• Written problem: Render the data below as a JSON list of strings, one string per line, beginning with the line that contains "name author: Ehrh." and ending with the final line of the data. Omit blank lines.

• Given records:
####

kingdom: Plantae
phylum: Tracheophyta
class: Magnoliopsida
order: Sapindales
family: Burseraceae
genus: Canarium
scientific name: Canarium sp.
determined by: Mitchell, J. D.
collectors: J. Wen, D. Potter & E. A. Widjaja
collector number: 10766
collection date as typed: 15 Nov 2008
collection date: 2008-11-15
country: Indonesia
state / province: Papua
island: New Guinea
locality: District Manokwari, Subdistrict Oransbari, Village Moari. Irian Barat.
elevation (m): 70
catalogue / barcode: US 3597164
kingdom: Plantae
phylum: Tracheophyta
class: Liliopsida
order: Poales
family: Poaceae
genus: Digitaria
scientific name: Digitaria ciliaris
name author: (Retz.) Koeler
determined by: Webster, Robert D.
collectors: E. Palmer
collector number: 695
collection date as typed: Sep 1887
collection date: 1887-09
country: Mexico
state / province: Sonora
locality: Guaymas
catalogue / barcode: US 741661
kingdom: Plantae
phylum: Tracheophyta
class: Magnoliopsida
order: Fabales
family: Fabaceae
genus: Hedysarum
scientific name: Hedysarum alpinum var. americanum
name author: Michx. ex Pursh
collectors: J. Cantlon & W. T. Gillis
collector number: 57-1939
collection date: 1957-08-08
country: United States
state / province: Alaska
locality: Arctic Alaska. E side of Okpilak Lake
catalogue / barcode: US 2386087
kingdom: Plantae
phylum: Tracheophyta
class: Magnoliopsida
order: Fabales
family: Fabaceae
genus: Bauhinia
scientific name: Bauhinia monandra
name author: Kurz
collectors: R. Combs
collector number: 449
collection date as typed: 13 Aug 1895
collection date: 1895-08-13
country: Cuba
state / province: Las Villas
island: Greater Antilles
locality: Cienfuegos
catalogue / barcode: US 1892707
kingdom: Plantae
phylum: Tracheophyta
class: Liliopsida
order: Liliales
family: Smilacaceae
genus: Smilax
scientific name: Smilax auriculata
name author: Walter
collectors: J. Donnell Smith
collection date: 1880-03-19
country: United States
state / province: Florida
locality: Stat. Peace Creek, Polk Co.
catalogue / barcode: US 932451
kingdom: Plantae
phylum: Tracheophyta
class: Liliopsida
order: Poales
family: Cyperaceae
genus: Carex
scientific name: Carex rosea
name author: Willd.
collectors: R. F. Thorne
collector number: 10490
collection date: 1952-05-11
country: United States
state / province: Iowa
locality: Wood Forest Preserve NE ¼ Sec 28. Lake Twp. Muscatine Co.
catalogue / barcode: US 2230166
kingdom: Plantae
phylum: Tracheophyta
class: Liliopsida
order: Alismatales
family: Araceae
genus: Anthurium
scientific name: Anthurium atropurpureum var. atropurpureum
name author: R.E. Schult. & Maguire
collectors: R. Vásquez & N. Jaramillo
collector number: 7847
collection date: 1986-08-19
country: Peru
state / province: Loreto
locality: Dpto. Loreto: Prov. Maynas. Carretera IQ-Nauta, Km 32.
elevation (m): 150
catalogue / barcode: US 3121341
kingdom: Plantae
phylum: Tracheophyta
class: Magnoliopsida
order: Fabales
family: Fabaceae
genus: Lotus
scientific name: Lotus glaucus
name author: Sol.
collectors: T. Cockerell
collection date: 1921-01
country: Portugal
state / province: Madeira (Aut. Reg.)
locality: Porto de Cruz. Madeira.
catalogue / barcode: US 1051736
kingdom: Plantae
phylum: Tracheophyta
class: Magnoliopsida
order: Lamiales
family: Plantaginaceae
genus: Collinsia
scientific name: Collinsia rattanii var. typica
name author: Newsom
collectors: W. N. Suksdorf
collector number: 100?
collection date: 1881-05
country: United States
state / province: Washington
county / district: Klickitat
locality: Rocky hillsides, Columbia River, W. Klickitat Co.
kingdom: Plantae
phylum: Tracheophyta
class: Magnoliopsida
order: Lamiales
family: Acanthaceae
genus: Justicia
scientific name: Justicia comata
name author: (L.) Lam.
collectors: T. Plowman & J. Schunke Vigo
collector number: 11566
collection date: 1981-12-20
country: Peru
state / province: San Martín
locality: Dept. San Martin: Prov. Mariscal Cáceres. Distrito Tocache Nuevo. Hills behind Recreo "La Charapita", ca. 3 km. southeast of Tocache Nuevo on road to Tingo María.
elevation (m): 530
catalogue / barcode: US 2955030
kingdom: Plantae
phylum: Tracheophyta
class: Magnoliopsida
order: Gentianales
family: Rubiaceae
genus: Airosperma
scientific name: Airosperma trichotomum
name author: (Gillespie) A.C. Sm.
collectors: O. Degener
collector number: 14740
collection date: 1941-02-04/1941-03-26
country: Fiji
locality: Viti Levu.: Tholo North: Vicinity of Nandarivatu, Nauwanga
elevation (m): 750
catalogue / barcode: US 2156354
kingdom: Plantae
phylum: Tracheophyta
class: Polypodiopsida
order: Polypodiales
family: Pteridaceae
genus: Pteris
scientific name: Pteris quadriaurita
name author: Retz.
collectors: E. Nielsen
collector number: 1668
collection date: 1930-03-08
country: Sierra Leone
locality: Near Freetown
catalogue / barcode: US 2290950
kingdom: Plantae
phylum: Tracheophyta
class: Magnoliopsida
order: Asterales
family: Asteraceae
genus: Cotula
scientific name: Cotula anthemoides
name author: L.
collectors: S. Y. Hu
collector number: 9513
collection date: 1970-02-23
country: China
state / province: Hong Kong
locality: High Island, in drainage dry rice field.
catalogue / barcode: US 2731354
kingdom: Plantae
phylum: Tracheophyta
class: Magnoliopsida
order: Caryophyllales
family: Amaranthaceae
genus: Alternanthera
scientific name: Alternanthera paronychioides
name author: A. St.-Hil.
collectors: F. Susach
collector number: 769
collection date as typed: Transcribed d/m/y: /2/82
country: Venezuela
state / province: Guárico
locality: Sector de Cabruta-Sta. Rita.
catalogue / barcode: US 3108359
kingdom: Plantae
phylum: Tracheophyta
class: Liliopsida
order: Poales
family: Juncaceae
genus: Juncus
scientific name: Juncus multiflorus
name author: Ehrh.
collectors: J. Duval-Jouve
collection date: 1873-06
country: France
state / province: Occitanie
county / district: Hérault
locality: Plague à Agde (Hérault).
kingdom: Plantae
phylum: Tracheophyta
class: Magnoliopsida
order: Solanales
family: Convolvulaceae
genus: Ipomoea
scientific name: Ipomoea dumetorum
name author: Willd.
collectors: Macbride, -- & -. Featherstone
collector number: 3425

####

• Solution below:
[
  "name author: Ehrh.",
  "collectors: J. Duval-Jouve",
  "collection date: 1873-06",
  "country: France",
  "state / province: Occitanie",
  "county / district: Hérault",
  "locality: Plague à Agde (Hérault).",
  "kingdom: Plantae",
  "phylum: Tracheophyta",
  "class: Magnoliopsida",
  "order: Solanales",
  "family: Convolvulaceae",
  "genus: Ipomoea",
  "scientific name: Ipomoea dumetorum",
  "name author: Willd.",
  "collectors: Macbride, -- & -. Featherstone",
  "collector number: 3425"
]